In education, digital equity results in “the homework gap” or the inability for some students to fully participate in school due to limited connectivity. This gap disproportionately affects low-income and BIPOC students. Another significant gap is disproportionately shared by Black and Latino workers when it comes to digital skills. In entrepreneurship, limited connectivity and access to devices affects the ability for those in lower-income households, particularly BIPOC households, to apply for jobs and as more jobs require higher levels of digital skills, those without them become less likely to be hired. As evidenced by the digital equity problems faced in education and entrepreneurship, internet and device access in the home is critical. Low-income housing residents have particularly low connectivity rates, limited access to devices, and other barriers that reinforce equity issues in education and workforce readiness.

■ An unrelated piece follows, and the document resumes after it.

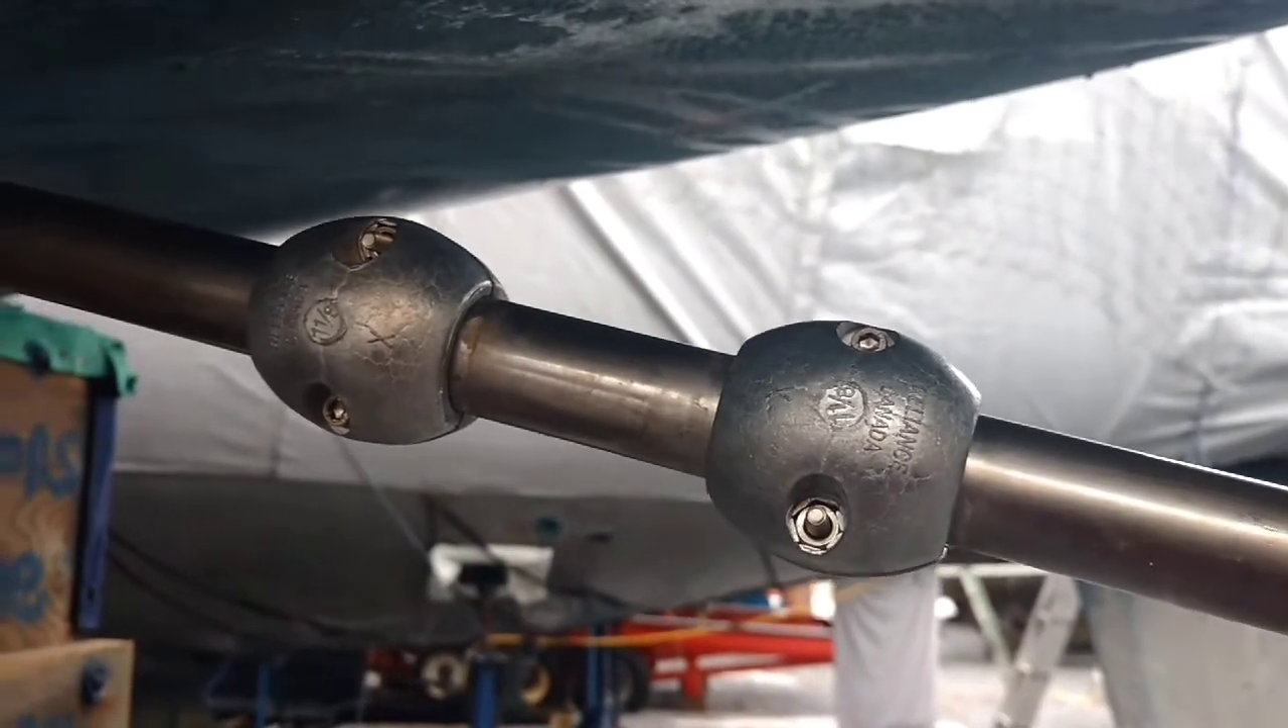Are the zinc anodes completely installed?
Yes.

The report outlines the challenges that persist and ought to be addressed in the allocation of the historic federal Infrastructure Bill’s (IIJA) $65 billion investment. The bill is designed to give states power to develop digital equity plans that reflect their constituents, however, these plans may continue to overlook the need of disinvested communities and require direct community-engagement with those in most need of broadband access to ensure these funds are most effectively applied.
NGIN calls for multi-sector collaboration between digital equity focused initiatives and those focused more generally on wealth creation, education, and workforce development. Additionally, the report calls for better data to understand and effectively address digital equity challenges. A multidimensional approach to innovation in the digital equity space improves on the classic “three-pronged approach (broadband access, computing devices, and digital literacy).” The report showcases models of innovation across the country addressing digital inequity through neighborhood mobilization, public-private partnership, ecosystem changes, and attending to individuals’ needs.
The report culminates in six key takeaways and a call to action to sustain long-term digital participation by removing barriers to access through policy and targeted investment in unserved and underserved people and places.